**GOAL OF THE EXERCISE:**
Could you put every line of text from all the records into a numbered list, skipping blank lines and leaving the pictures out?

[Items from a data source]
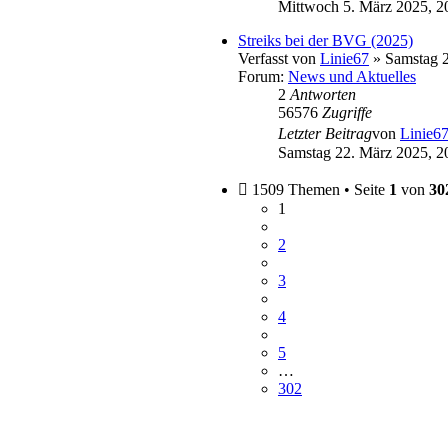
Mittwoch 5. März 2025, 2
Streiks bei der BVG (2025)
Verfasst von
Linie67
» Samstag 2
Forum:
News und Aktuelles
2
Antworten
56576
Zugriffe
Letzter Beitrag
von
Linie6
Samstag 22. März 2025, 2
1509 Themen • Seite
1
von
30
1
2
3
4
5
…
302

**EXPECTED OUTPUT:**
1. Mittwoch 5. März 2025, 2
2. Streiks bei der BVG (2025)
3. Verfasst von
4. Linie67
5. » Samstag 2
6. Forum:
7. News und Aktuelles
8. 2
9. Antworten
10. 56576
11. Zugriffe
12. Letzter Beitrag
13. von
14. Linie6
15. Samstag 22. März 2025, 2
16. 1509 Themen • Seite
17. 1
18. von
19. 30
20. 1
21. 2
22. 3
23. 4
24. 5
25. …
26. 302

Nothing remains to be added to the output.